Creative endeavors and the hard sciences often go hand in hand. Understanding the physics of sound can lead to an understanding of the physics of music and how aesthetically pleasing sounds and arrangements can be made.
Sound Waves and Frequencies
Sound waves are vibrations in a medium, which can be perceived by the human ear. The frequency of a sound wave is the number of vibrations per second, measured in Hertz.
The fundamental frequency of an object that is producing sound is the lowest natural frequency at which that object will vibrate. The value of this frequency depends on the physical properties of the object.
The frequencies in a harmonic series are whole number multiples of the fundamental frequency; however, it is possible to have overtones (standing wave patterns) at frequencies which are not multiples of the fundamental.
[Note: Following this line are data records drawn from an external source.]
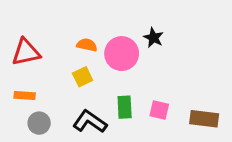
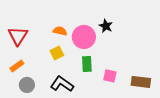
red triangle: (26, 52) -> (18, 36), turned -45
orange rectangle: (25, 96) -> (17, 66), turned -40
green rectangle: (125, 107) -> (87, 64), moved

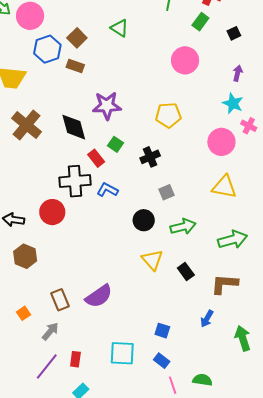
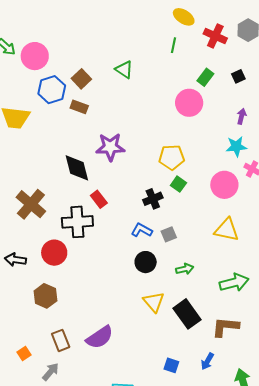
green rectangle: (200, 22) -> (205, 77), moved
cyan star: (233, 103) -> (236, 146), turned -30
brown cross: (27, 125) -> (31, 204), moved
green square: (115, 144) -> (178, 184), moved
blue L-shape: (107, 190) -> (142, 230), moved
green arrow: (183, 227) -> (185, 269), size x0.7
brown hexagon: (25, 256) -> (45, 296), moved
black rectangle: (186, 272) -> (187, 314), size x1.6
blue square: (162, 331) -> (171, 365), moved

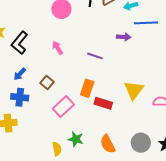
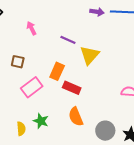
purple arrow: (124, 37) -> (97, 12), moved
brown square: (47, 83) -> (18, 62), turned -32
yellow triangle: (134, 90) -> (90, 55), moved
orange semicircle: (108, 144) -> (76, 117), moved

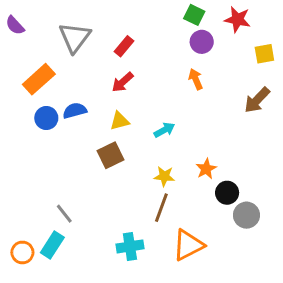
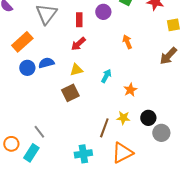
purple circle: (202, 42) -> (103, 12), moved
red rectangle: (124, 46) -> (79, 20), turned -40
cyan arrow: (164, 130) -> (106, 76), turned -32
orange star: (206, 169) -> (130, 90), moved
yellow star: (164, 176) -> (123, 118), moved
orange circle: (22, 252) -> (11, 144), moved

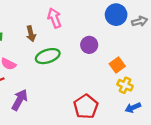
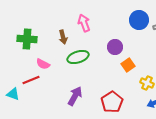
orange square: (117, 65) -> (128, 65), moved
purple arrow: (20, 100) -> (75, 96), moved

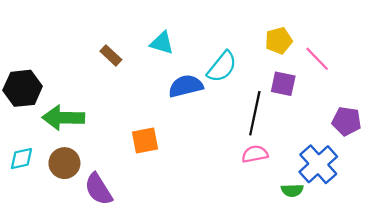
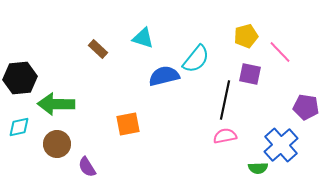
cyan diamond: (21, 159) -> (19, 127), moved
purple semicircle: (98, 189) -> (87, 167), size x0.7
A musical scale is a set of musical notes ordered by fundamental frequency.
Human Voice and Singing
In any particular object – whether it be your vocal cords or a musical instrument, standing waves create specific sounds. Your perception of that sound depends on the frequency of vibration, including any lower amplitude overtones that contribute to the timbre, or perceived sound quality.
Humans create music by vibrating the air column in their throats. By changing the shape/tension in their vocal cords, they can create different vibrational modes and sounds. Practiced singers have learned to do this very well and can shape their vocal cords so as to hold a pure note for a long time, as well as hit several exact notes on a musical scale without faltering in pitch.
When people talk about particular music notes, they are referring to certain specific sound frequencies. Higher frequencies create higher notes, and lower frequencies create lower notes.
Musical sound can also be created by musical instruments. Pipe organs, woodwinds, saxophones, theremins and other electronic instruments, are all examples, and each one creates musical sound in different ways.
Woodwinds and other similar instruments create sound by vibrating columns of air. By adjusting the lengths of the instruments, or opening and closing holes in the sides, the natural vibrational frequency of the column is changed, producing different notes.
String instruments create sound by producing standing waves on taut strings which are amplified in the body of the instrument. The frequency at which a string will vibrate depends on its mass density, length and tension.
That is why these instruments can be tuned by adjusting the tension of the strings, and why some of the strings are thicker than others. It is also why on an instrument like a guitar, different notes are created by pressing the strings down at the frets – in doing so, you are essentially varying the lengths of the strings.
Other instruments operate on the principle of a vibrating membrane. Drums are a prime example of this. A drum head can be thought of as the two dimensional version of the vibrating string. The frequencies at which it will vibrate when struck depend on its mass density and tension, but because it is a two dimensional membrane, many more possible vibrational modes exist.
Beats and Beat Frequencies
Beats are a phenomenon that result from sound wave interference and have many applications including in musical instruments. If two sound waves of different frequencies interfere, a varying amplitude results from a switch between constructive interference and destructive interference between the two waves. This variation in the loudness of the sound is known as beats.
The beat frequency is defined as the difference in frequency between the two original waves. This means that the closer the two frequencies are, the smaller the beat frequency is (meaning fewer beats per second), which makes them easier to distinguish with the human ear.
Certain beat frequencies are perceived by the human ear as a "subjective frequency" or "difference frequency."